Three militant groups took responsibility for the attack - Hamas, Islamic Jihad and a violent offshoot of Abbas' moderate Fatah movement. An Islamic Jihad spokesman, Abu Mujahed, said in a phone call to The Associated Press that the gunman crossed into Israel several days ago dressed as a woman and then pretended to be a worker to get close to the factory.

The assailant then began shooting and was slightly wounded in an exchange of gunfire but managed to escape, said Abu Mujahed, who gave only his nom de guerre because he is wanted by Israel.

"This was a clear example of extremism and terrorism by those seeking to foil any prospects for advancing peace between Israel and the Palestinians," said Israeli government spokesman David Baker.

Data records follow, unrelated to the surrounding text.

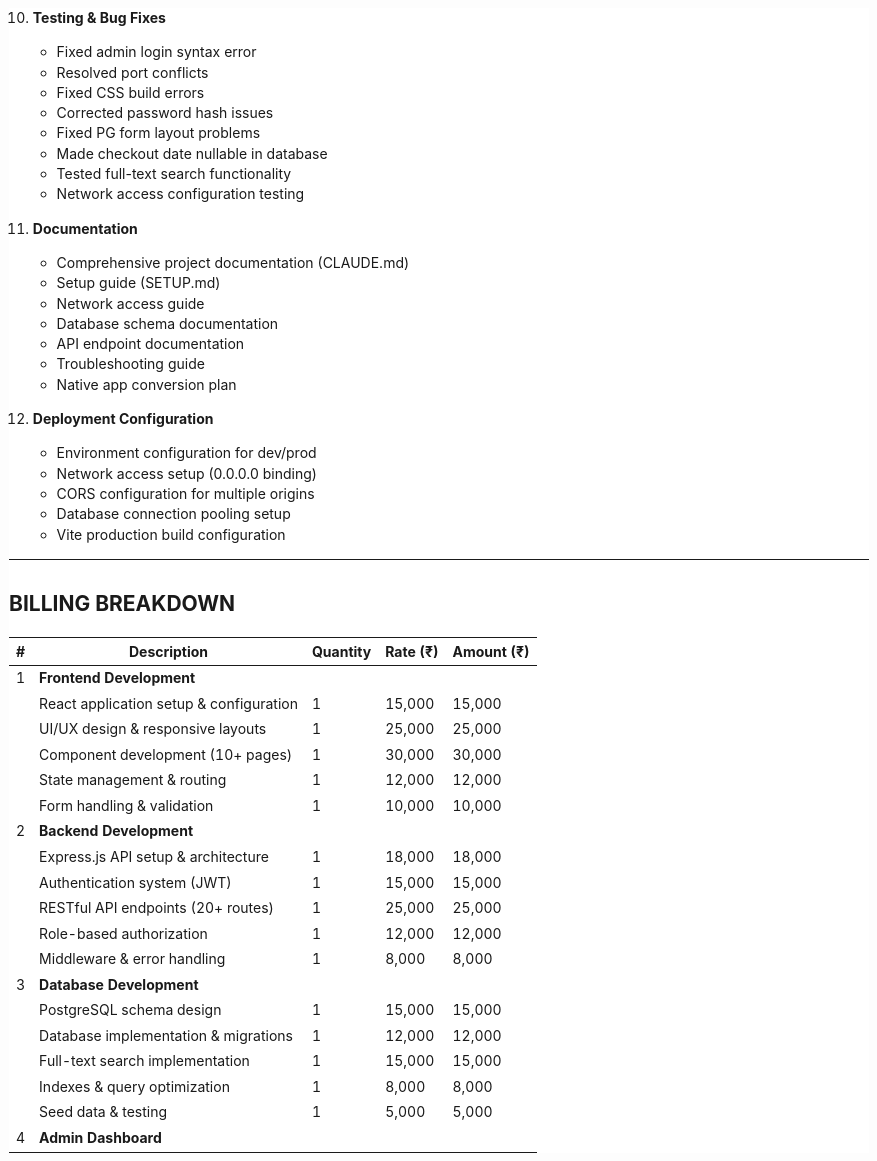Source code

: 10. **Testing & Bug Fixes**
    - Fixed admin login syntax error
    - Resolved port conflicts
    - Fixed CSS build errors
    - Corrected password hash issues
    - Fixed PG form layout problems
    - Made checkout date nullable in database
    - Tested full-text search functionality
    - Network access configuration testing

11. **Documentation**
    - Comprehensive project documentation (CLAUDE.md)
    - Setup guide (SETUP.md)
    - Network access guide
    - Database schema documentation
    - API endpoint documentation
    - Troubleshooting guide
    - Native app conversion plan

12. **Deployment Configuration**
    - Environment configuration for dev/prod
    - Network access setup (0.0.0.0 binding)
    - CORS configuration for multiple origins
    - Database connection pooling setup
    - Vite production build configuration

---

## BILLING BREAKDOWN

| # | Description | Quantity | Rate (₹) | Amount (₹) |
|---|-------------|----------|----------|------------|
| 1 | **Frontend Development** | | | |
|   | React application setup & configuration | 1 | 15,000 | 15,000 |
|   | UI/UX design & responsive layouts | 1 | 25,000 | 25,000 |
|   | Component development (10+ pages) | 1 | 30,000 | 30,000 |
|   | State management & routing | 1 | 12,000 | 12,000 |
|   | Form handling & validation | 1 | 10,000 | 10,000 |
| 2 | **Backend Development** | | | |
|   | Express.js API setup & architecture | 1 | 18,000 | 18,000 |
|   | Authentication system (JWT) | 1 | 15,000 | 15,000 |
|   | RESTful API endpoints (20+ routes) | 1 | 25,000 | 25,000 |
|   | Role-based authorization | 1 | 12,000 | 12,000 |
|   | Middleware & error handling | 1 | 8,000 | 8,000 |
| 3 | **Database Development** | | | |
|   | PostgreSQL schema design | 1 | 15,000 | 15,000 |
|   | Database implementation & migrations | 1 | 12,000 | 12,000 |
|   | Full-text search implementation | 1 | 15,000 | 15,000 |
|   | Indexes & query optimization | 1 | 8,000 | 8,000 |
|   | Seed data & testing | 1 | 5,000 | 5,000 |
| 4 | **Admin Dashboard** | | | |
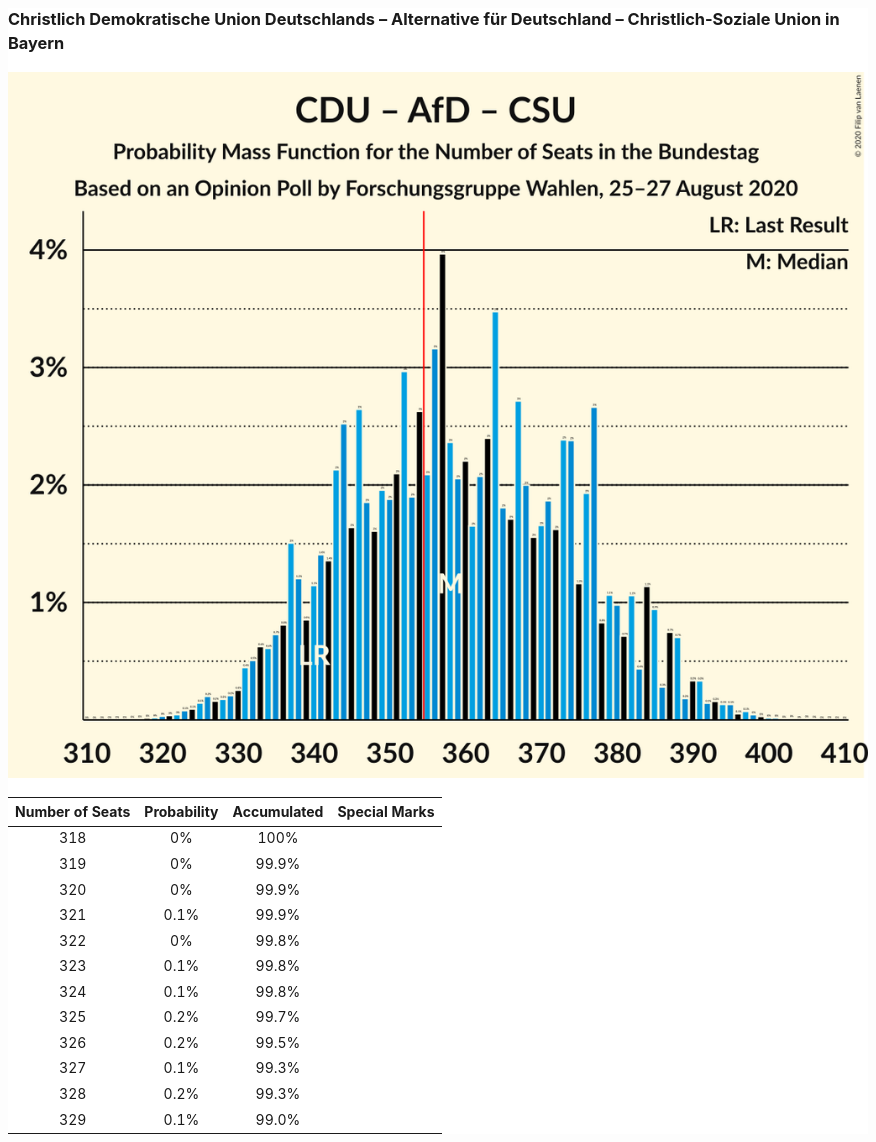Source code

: ### Christlich Demokratische Union Deutschlands – Alternative für Deutschland – Christlich-Soziale Union in Bayern

![Graph with seats probability mass function not yet produced](2020-08-27-ForschungsgruppeWahlen-coalitions-seats-pmf-cdu–afd–csu.png "Seats Probability Mass Function")

| Number of Seats | Probability | Accumulated | Special Marks |
|:---------------:|:-----------:|:-----------:|:-------------:|
| 318 | 0% | 100% |  |
| 319 | 0% | 99.9% |  |
| 320 | 0% | 99.9% |  |
| 321 | 0.1% | 99.9% |  |
| 322 | 0% | 99.8% |  |
| 323 | 0.1% | 99.8% |  |
| 324 | 0.1% | 99.8% |  |
| 325 | 0.2% | 99.7% |  |
| 326 | 0.2% | 99.5% |  |
| 327 | 0.1% | 99.3% |  |
| 328 | 0.2% | 99.3% |  |
| 329 | 0.1% | 99.0% |  |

Israel's military regularly carries out arrest raids targeting militants in the West Bank, and Israel has refused Palestinian calls to cease such operations and allow Palestinian security forces to take control. Under a U.S.-backed peace plan, Palestinians are supposed to dismantle violent groups.

Shootings such as Friday's are relatively rare in the West Bank. Most Israeli-Palestinian violence takes place in and around Hamas-ruled Gaza.

Hamas said Thursday it would be prepared to accept a cease-fire with Israel that applies to Gaza only, dropping an earlier demand that any truce include the West Bank as well.

However, Hamas also demands that any deal include a lifting of Israel's blockade of Gaza's border crossings, imposed to weaken the militants' rule and end the ongoing rocket fire.

On Friday, about 7,000 protesters carrying Hamas flags gathered near Gaza's northern and southern borders, demanding an end to the blockade.

Baker, the Israeli government spokesman, expressed skepticism over Hamas' latest announcement.

"To Israel's dismay, Hamas is not serious. It's playing games, trying to buy time in order to regroup and rearm," he said.

Israelis got a reminder Friday of what they'd be up against if they tried to uproot Jewish settlers in the West Bank as part of any future peace deal.

Left-wing activists protesting settlers' presence in the biblical city of Hebron - long a hotbed of Israeli-Palestinian tension - were pelted by settlers with eggs, sticks and stones, the protesters said.

Members of B'Nai Avraham - whose name means Sons of Abraham, a reference to the shared patriarch of Jews and Muslims - chanted "One, two, three, four, occupation no more," when they began scuffling with settlers.